Go over the records and count each line that has the string "SAÚDE". Give the number and nothing else.

Saved entries:
━━━━━━━━━━━━━━━━━━━━

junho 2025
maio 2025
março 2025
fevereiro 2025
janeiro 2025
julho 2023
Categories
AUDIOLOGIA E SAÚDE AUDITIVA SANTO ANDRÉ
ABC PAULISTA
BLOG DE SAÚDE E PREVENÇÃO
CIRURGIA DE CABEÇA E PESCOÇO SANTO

━━━━━━━━━━━━━━━━━━━━

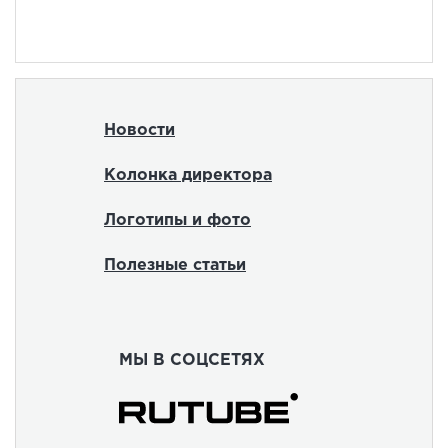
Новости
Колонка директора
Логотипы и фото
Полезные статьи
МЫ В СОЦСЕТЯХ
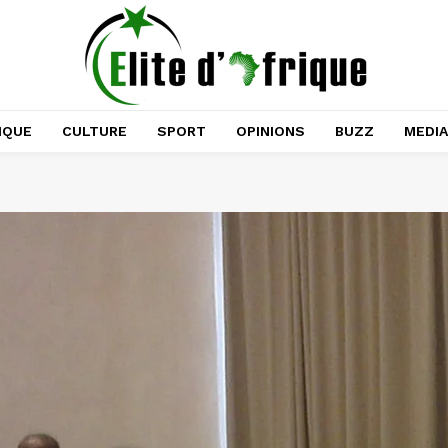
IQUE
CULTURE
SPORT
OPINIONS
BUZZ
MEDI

━━━━━━━━━━━━━━━━━━━━

• Answer to this task:
2